Kuruluş ve Sermaye Artırımında Yönetim Kurulu ve Denetçilerin İbrasına Engel Olunması

Diğer bir gündeme bağlılık ilkesi istisnası olarak ise ibra ve sorumluluk davasına ilişkin ön görülen özel hükme ilişkindir. Türk Ticaret Kanunu’nun 559/1. maddesi gereği, esas sermayenin onda birini,  halka açık şirketlerde yirmide birini temsil eden azlık pay sahipleri sulh ve ibranın onaylanmasına karşı iseler, sulh ve ibra genel kurulca onaylanmayacağından yönetim kurulunun ve denetçilerin şirketin kuruluşundan ve sermaye artırımından doğan sorumlulukları tescilden itibaren dört yıl geçmesine karşın ortadan kaldırılamayacaktır. Haliyle kuruluş ve sermaye artırımına ilişkin yapılan yönetim kurulu ve denetçi ibraları da gündeme bağlılık ilkesinin istisnalarından birini teşkil etmektedir.

Bahsi geçen bu istisnalar haricinde gündemde olmayan konular, kanunda açıkça belirtildiği üzere görüşülemeyecek ve karara bağlanamayacaktır. Aksi takdirde gündeme sonradan alınan ve karar alınan hususlar hakkında iptali talepli dava ikame edilebilecektir.       

  

Stj. Av. Melike Kaya

 

Kaynakça: 

1. TEKİNALP, Ünal, “Azınlığın Bilançonun Onaylanmasına İlişkin Müzakerenin Ertelenmesi İstemi”, İstanbul Üniversitesi Hukuk Fakültesi Mecmuası, C. XLII, S. 1-4, İstanbul 1977.

2. TEOMAN, Ömer, “Azınlığın Bilanço Görüşmelerinin Ertelenmesini İsteme Hakkı (TTK m. 377) Konusundaki Yargıtay Kararlarının Değerlendirilmesi”, V. Ticaret Hukuku ve Yargıtay Kararları Sempozyumu, Ankara 1988.

3. ÇAĞLAYAN, Hasan Can, “Genel Kurul Toplantılarında Gündeme Bağlılık Kuralı”, (https://docplayer.biz.tr/36915781-Genel-kurul-toplantilarinda-gundeme-baglilik-kurali-hasan-can-caglayan.html, 18.01.2019 tarihinde erişildi.)

4. CENKCİ, Esra, “Anonim Şirketlerde Gündeme Bağlılık İlkesi”, Akdeniz Üniversitesi Sosyal Bilimler Enstitüsü, Özel Hukuk Ana Bilim Dalı Yüksek Lisans Tezi, Antalya, 2011.

5. YİĞİN, Ali, Anonim Şirketlerde Gündeme Bağlılık İlkesi, Yayınlanmamış Yüksek Lisans Tezi, İstanbul 1988.

6. POROY/Reha, TEKİNALP/Ünal, ÇAMOĞLU/Ersin, Ortaklıklar ve Kooperatif Hukuku, 10. Baskı, İstanbul 2005.

7. TEKİNALP, Ünal, “Sermaye Ortaklıklarının Yeni Hukuku”, Değişiklikler ve İkincil Düzenlemelerle Güncelleştirilmiş 3. Bası, İstanbul, 2013.

8. PULAŞLI, Prof.

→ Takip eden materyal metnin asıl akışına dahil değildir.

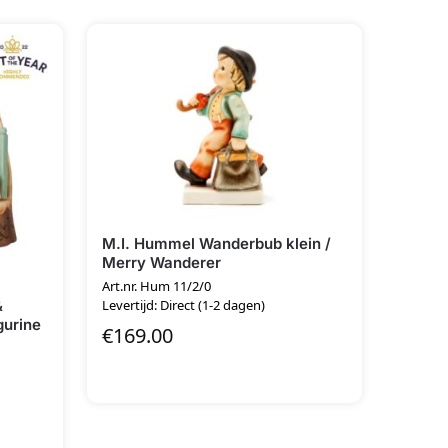
M.I. Hummel Wanderbub klein /
Merry Wanderer
Art.nr. Hum 11/2/0
&
Levertijd: Direct (1-2 dagen)
gurine
€
169.00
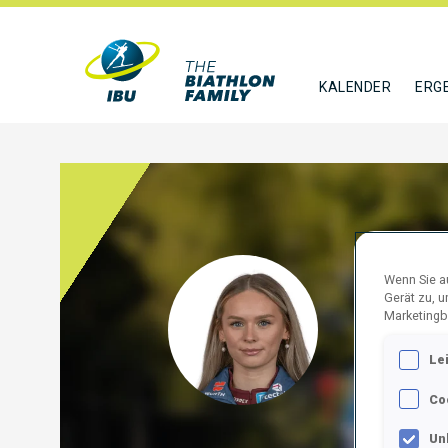
KALENDER
ERG
Wenn Sie au
SCHU
Gerät zu, 
Marketingb
GER
Le
FOLGE
Co
Un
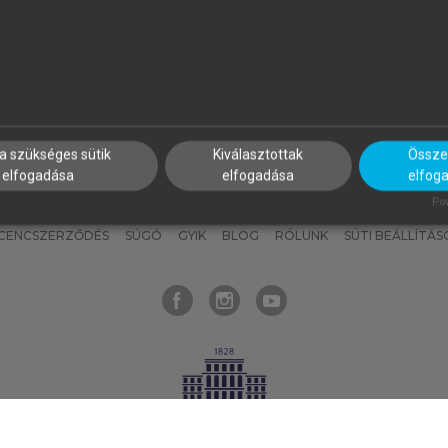
nyokat, hogy bármikor azonnal
részeket, és
készíts
saj
hozzájuk férhess!
jegyzeteket!
a szükséges sütik
Kiválasztottak
Összes
elfogadása
elfogadása
elfog
KNAK
SZERKESZTÉSI ÉS LEKTORÁLÁSI ALAPELVEK
MI – ÁLTALÁNOS
Pow
ICENCSZERZŐDÉS
SÚGÓ
GYIK
BLOG
RÓLUNK
SÜTI BEÁLLÍTÁS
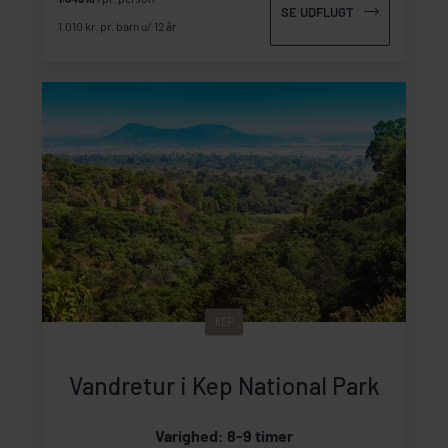
SE UDFLUGT
1.010 kr. pr. barn u/ 12 år
KEP
Vandretur i Kep National Park
Varighed: 8-9 timer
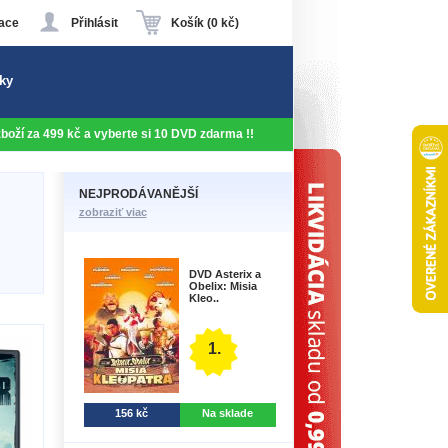
ace
Přihlásit
Košík (0 kč)
ky
 zboží za 499 kč a vyberte si 10 DVD zdarma !!
NEJPRODÁVANĚJŠÍ
zobraziť viac
DVD Asterix a
Obelix: Misia
Kleo..
1.
156 kč
Na sklade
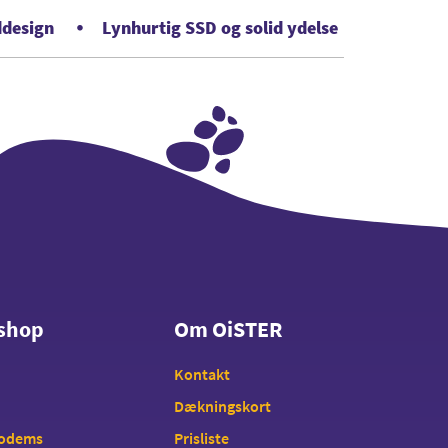
ddesign
Lynhurtig SSD og solid ydelse
shop
Om OiSTER
shop
Om OiSTER
Kontakt
Dækningskort
modems
Prisliste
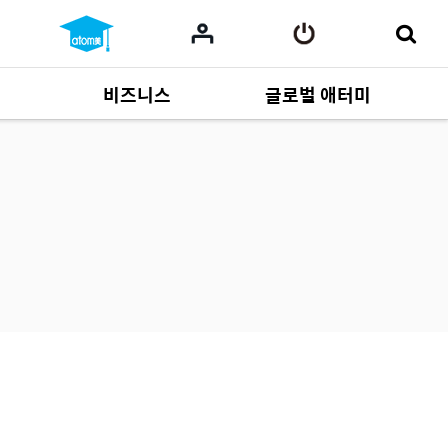
비즈니스
글로벌 애터미
사업 자료
165
Multi-language
551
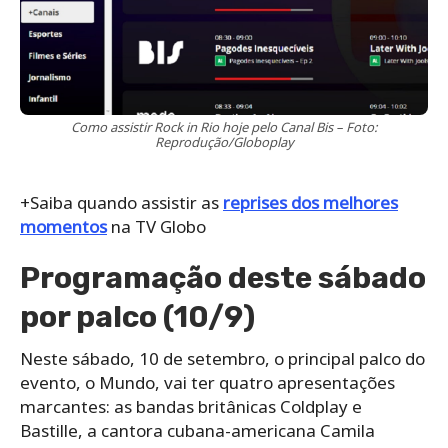
Como assistir Rock in Rio hoje pelo Canal Bis – Foto:
Reprodução/Globoplay
+Saiba quando assistir as
reprises dos melhores
momentos
na TV Globo
Programação deste sábado
por palco (10/9)
Neste sábado, 10 de setembro, o principal palco do
evento, o Mundo, vai ter quatro apresentações
marcantes: as bandas britânicas Coldplay e
Bastille, a cantora cubana-americana Camila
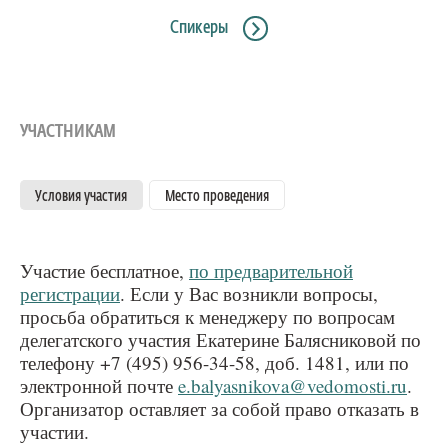
Спикеры
УЧАСТНИКАМ
Условия участия
Место проведения
Участие бесплатное,
по предварительной
регистрации
. Если у Вас возникли вопросы,
просьба обратиться к менеджеру по вопросам
делегатского участия Екатерине Балясниковой по
телефону +7 (495) 956-34-58, доб. 1481, или по
электронной почте
e.balyasnikova@vedomosti.ru
.
Организатор оставляет за собой право отказать в
участии.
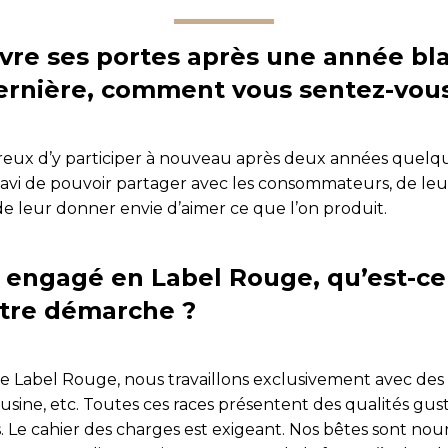
uvre ses portes après une année bl
ernière, comment vous sentez-vous
ureux d’y participer à nouveau après deux années quel
avi de pouvoir partager avec les consommateurs, de le
 de leur donner envie d’aimer ce que l’on produit.
 engagé en Label Rouge, qu’est-ce
tre démarche ?
e Label Rouge, nous travaillons exclusivement avec des r
usine, etc. Toutes ces races présentent des qualités gust
 Le cahier des charges est exigeant. Nos bêtes sont nour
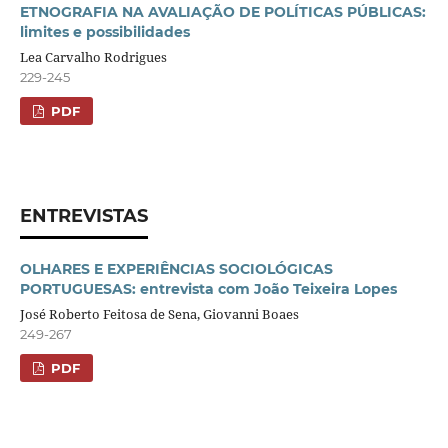
ETNOGRAFIA NA AVALIAÇÃO DE POLÍTICAS PÚBLICAS:
limites e possibilidades
Lea Carvalho Rodrigues
229-245
PDF
ENTREVISTAS
OLHARES E EXPERIÊNCIAS SOCIOLÓGICAS
PORTUGUESAS: entrevista com João Teixeira Lopes
José Roberto Feitosa de Sena, Giovanni Boaes
249-267
PDF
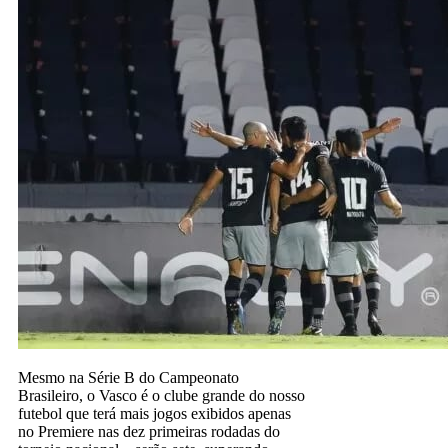
Mesmo na Série B do Campeonato
Brasileiro, o Vasco é o clube grande do nosso
futebol que terá mais jogos exibidos apenas
no Premiere nas dez primeiras rodadas do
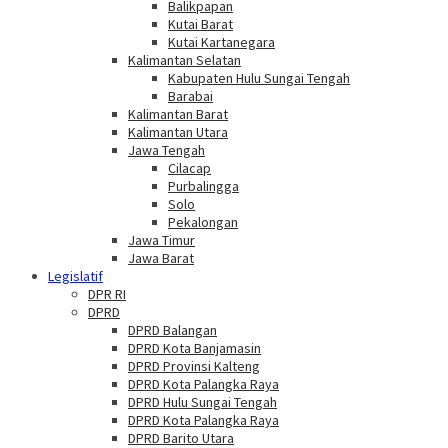
Balikpapan
Kutai Barat
Kutai Kartanegara
Kalimantan Selatan
Kabupaten Hulu Sungai Tengah
Barabai
Kalimantan Barat
Kalimantan Utara
Jawa Tengah
Cilacap
Purbalingga
Solo
Pekalongan
Jawa Timur
Jawa Barat
Legislatif
DPR RI
DPRD
DPRD Balangan
DPRD Kota Banjamasin
DPRD Provinsi Kalteng
DPRD Kota Palangka Raya
DPRD Hulu Sungai Tengah
DPRD Kota Palangka Raya
DPRD Barito Utara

Dr. Hasan, “Şirketler Hukuku Şerhi”, Cilt I, Ankara, 2014.

9. PULAŞLI, Prof. Dr. Hasan, “Şirketler Hukuku Genel Esaslar”, Ankara, 2016.

10. KARAMANLIOĞLU, Argun, “Anonim Ortaklıkta Pay Sahibinin Genel Kurul Toplantısında Temsili”, İstanbul, 2016.